Stored data entries
*** Begin section ***

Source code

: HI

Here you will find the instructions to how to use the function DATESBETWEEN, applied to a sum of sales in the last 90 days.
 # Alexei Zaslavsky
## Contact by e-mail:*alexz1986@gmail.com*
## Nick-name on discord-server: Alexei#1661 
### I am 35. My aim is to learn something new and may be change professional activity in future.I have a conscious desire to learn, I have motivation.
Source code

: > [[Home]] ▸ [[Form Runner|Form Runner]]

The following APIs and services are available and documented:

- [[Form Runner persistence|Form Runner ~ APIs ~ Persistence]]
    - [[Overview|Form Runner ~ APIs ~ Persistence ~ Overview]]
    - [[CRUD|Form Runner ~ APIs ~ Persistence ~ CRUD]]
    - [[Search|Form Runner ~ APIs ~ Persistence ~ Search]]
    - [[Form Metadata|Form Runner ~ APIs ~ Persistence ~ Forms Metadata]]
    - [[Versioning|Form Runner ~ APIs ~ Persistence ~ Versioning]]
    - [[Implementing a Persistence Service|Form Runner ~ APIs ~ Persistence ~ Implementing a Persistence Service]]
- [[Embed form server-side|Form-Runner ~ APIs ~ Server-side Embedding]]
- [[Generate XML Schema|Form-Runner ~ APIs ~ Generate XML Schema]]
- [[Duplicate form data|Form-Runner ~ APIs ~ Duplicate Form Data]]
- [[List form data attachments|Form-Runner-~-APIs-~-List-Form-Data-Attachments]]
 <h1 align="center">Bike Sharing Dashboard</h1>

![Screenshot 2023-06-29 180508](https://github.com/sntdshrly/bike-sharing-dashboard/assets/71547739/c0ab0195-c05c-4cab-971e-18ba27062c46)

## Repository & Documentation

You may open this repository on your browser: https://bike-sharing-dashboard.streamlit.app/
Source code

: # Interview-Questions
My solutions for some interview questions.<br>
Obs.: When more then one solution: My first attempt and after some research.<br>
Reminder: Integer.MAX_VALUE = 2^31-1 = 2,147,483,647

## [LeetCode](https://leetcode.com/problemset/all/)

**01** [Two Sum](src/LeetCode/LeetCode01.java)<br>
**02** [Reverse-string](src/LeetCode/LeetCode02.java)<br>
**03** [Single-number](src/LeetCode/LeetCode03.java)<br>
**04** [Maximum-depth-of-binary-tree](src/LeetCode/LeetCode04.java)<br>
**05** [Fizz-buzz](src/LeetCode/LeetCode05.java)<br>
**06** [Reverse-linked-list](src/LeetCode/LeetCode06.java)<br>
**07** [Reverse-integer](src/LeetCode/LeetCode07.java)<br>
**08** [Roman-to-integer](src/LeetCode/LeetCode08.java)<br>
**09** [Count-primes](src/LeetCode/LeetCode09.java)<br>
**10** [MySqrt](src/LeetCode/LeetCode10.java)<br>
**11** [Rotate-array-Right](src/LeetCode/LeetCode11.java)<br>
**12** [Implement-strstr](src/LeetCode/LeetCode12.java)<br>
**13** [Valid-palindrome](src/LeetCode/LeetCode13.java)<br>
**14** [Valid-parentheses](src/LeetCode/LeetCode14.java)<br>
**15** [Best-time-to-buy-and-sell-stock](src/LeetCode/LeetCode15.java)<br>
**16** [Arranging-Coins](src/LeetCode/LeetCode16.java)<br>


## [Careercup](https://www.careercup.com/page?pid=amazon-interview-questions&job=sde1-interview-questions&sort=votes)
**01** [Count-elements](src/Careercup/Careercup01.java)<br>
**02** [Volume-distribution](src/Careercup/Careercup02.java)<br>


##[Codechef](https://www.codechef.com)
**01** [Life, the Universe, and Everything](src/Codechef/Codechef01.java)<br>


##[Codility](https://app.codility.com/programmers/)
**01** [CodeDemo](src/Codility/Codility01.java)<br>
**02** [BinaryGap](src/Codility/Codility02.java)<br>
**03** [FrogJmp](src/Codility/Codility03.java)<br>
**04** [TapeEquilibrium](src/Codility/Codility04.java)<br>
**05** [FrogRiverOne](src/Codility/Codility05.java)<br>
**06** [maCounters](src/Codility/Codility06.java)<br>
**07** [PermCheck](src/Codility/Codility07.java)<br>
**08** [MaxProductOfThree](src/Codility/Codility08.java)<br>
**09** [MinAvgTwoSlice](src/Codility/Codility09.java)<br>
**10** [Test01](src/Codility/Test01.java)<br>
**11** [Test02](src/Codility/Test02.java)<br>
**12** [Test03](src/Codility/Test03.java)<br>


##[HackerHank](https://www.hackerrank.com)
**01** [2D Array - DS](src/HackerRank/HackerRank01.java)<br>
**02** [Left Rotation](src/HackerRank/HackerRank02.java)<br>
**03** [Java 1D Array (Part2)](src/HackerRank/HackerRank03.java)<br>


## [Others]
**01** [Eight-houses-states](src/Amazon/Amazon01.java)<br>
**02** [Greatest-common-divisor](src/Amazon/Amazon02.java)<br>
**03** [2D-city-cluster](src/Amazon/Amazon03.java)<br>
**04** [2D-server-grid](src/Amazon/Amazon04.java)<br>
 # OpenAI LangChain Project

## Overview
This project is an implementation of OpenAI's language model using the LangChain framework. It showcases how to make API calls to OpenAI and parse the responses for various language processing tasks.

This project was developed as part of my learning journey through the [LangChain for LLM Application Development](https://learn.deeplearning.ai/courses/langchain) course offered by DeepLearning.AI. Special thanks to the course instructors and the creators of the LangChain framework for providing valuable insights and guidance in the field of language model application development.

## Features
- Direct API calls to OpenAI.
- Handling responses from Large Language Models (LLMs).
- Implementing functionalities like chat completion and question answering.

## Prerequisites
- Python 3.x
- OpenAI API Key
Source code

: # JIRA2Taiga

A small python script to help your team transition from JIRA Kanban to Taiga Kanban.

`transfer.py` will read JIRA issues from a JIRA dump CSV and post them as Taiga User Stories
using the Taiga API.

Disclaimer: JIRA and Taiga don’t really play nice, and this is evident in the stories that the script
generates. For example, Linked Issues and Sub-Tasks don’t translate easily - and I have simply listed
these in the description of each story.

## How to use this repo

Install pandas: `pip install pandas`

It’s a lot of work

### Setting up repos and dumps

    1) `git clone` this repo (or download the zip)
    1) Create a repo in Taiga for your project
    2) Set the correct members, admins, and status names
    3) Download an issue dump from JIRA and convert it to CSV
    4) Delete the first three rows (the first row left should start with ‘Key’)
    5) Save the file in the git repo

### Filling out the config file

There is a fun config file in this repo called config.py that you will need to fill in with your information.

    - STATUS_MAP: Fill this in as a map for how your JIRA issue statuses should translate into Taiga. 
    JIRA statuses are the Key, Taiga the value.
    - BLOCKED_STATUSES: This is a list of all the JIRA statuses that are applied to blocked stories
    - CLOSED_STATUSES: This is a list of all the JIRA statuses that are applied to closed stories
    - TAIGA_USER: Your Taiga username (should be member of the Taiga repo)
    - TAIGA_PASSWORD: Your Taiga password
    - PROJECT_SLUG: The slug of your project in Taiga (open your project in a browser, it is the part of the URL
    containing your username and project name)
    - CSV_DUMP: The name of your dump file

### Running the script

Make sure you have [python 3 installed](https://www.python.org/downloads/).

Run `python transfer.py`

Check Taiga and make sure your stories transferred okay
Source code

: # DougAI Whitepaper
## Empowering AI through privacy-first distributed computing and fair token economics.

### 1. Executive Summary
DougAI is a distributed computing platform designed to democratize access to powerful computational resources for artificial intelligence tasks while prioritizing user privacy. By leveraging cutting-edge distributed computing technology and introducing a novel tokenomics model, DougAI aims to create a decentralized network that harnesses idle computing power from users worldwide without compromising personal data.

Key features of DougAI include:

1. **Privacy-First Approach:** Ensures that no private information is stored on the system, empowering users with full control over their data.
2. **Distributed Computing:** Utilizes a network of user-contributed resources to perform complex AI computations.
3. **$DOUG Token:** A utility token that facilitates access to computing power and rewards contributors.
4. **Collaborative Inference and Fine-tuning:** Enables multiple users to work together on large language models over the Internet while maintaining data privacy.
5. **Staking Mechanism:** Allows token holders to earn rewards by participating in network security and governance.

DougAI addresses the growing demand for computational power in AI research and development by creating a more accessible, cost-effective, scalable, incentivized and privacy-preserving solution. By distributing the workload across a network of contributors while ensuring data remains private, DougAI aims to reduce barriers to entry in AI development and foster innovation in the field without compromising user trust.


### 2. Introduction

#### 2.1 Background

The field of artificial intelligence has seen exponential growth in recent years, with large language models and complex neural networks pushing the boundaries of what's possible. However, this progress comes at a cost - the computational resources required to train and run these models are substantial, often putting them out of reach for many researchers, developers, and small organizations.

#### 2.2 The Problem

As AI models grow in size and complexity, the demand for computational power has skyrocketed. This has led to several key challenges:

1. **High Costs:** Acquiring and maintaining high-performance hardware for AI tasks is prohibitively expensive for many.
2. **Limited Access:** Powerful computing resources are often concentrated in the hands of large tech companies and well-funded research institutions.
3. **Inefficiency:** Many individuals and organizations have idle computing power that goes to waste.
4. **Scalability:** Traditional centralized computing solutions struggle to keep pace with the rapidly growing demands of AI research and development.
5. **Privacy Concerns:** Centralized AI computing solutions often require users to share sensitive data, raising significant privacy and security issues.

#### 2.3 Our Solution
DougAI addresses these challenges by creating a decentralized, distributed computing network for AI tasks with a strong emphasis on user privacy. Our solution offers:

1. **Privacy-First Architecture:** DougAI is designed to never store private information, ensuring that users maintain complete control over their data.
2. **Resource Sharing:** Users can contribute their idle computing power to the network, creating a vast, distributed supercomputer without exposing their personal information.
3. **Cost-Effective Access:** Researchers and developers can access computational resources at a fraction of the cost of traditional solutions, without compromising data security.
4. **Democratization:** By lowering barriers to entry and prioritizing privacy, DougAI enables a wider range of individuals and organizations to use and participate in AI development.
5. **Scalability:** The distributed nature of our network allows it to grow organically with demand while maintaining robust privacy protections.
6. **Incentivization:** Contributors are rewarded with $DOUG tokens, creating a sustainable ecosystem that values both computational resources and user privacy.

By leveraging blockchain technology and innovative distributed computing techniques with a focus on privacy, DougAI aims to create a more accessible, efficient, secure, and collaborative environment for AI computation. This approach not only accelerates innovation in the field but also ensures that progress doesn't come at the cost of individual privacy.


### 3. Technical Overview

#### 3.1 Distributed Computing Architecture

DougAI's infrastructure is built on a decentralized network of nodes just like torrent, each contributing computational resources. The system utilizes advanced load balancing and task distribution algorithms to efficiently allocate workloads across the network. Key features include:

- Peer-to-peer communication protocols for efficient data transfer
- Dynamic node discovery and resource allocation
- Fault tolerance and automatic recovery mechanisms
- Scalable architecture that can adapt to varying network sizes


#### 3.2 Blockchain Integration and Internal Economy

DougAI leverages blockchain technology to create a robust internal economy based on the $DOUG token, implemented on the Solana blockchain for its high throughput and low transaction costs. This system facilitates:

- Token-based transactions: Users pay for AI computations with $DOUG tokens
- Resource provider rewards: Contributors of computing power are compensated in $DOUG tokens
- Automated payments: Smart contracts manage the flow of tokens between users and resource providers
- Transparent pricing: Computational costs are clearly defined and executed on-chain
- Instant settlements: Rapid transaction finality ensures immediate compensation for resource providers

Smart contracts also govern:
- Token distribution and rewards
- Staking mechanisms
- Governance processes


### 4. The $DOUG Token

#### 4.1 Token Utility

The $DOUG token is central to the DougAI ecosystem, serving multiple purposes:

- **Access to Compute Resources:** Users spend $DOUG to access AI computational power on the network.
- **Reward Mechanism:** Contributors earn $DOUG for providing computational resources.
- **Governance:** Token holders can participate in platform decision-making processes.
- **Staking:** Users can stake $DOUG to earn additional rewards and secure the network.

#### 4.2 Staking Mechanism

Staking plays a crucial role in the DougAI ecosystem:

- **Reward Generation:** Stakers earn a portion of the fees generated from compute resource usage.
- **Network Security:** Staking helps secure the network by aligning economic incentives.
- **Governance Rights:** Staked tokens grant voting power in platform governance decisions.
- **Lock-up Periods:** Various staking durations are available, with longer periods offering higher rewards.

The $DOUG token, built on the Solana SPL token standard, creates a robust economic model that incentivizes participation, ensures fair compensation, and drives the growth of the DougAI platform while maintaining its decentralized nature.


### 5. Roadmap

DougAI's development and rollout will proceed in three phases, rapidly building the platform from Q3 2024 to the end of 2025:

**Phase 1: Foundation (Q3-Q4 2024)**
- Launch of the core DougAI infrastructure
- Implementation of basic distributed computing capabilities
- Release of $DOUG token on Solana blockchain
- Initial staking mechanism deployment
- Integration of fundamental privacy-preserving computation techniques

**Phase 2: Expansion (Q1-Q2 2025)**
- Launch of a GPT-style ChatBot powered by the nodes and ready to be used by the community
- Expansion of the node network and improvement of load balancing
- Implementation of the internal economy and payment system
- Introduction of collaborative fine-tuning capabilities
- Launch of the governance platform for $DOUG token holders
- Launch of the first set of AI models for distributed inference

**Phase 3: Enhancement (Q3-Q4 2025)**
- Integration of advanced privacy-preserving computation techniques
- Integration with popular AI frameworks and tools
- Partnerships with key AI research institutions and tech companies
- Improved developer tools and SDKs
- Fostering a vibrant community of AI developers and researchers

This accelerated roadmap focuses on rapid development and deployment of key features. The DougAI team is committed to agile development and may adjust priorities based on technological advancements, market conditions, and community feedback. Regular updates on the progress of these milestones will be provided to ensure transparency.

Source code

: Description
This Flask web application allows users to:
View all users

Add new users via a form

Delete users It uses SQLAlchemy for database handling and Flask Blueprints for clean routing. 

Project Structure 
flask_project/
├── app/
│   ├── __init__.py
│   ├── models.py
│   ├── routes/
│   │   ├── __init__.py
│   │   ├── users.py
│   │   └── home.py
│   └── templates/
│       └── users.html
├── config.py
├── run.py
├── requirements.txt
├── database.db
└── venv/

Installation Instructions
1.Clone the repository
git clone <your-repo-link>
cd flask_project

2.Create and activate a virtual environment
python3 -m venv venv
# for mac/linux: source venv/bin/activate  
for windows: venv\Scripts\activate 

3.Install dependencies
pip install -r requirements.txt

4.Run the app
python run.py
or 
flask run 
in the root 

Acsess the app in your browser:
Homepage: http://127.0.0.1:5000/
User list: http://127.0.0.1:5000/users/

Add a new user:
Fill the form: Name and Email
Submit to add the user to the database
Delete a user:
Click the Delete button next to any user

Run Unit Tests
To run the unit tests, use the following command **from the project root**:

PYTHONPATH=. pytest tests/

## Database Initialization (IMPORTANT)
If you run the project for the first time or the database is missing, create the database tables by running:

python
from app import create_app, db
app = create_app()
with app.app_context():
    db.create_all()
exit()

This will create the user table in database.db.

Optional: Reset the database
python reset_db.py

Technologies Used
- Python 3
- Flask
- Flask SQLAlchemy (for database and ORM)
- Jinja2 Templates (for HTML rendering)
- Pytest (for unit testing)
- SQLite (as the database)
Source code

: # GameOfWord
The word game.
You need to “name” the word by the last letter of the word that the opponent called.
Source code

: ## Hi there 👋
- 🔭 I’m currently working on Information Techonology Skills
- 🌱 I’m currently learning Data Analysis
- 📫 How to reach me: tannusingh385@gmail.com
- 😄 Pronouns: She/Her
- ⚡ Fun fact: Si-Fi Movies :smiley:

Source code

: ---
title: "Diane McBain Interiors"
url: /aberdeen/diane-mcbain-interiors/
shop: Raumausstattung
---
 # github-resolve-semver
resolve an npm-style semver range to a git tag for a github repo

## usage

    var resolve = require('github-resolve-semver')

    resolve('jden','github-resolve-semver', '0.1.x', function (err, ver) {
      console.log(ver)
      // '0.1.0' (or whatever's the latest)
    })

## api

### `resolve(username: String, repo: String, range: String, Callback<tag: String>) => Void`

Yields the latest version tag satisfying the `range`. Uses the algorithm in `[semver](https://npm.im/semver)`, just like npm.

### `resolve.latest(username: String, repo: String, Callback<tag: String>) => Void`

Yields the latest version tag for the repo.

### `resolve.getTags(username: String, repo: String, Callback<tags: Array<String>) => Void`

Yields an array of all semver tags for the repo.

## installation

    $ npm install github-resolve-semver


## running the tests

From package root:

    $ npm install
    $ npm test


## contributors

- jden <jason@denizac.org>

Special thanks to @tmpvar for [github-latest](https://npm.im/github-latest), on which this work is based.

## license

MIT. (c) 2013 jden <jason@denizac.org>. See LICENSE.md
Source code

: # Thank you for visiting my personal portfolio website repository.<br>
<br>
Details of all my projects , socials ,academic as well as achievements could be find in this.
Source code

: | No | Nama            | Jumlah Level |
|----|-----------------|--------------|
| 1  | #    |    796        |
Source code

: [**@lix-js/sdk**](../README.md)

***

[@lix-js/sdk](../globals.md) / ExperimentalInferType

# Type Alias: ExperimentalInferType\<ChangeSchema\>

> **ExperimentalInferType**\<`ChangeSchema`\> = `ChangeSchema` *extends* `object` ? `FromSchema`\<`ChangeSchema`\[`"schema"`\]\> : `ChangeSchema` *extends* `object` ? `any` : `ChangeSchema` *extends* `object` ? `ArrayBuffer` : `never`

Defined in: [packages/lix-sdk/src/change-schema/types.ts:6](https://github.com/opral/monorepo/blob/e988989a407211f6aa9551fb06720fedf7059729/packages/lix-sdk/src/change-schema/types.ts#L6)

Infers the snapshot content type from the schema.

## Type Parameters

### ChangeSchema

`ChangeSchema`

*** End section ***

Recast the lines of the records as a numbered list, from the first line of the records up to and including the line with "The following APIs", leaving out blank lines.

1. Source code
2. : HI
3. Here you will find the instructions to how to use the function DATESBETWEEN, applied to a sum of sales in the last 90 days.
4.  # Alexei Zaslavsky
5. ## Contact by e-mail:*alexz1986@gmail.com*
6. ## Nick-name on discord-server: Alexei#1661 
7. ### I am 35. My aim is to learn something new and may be change professional activity in future.I have a conscious desire to learn, I have motivation.
8. Source code
9. : > [[Home]] ▸ [[Form Runner|Form Runner]]
10. The following APIs and services are available and documented:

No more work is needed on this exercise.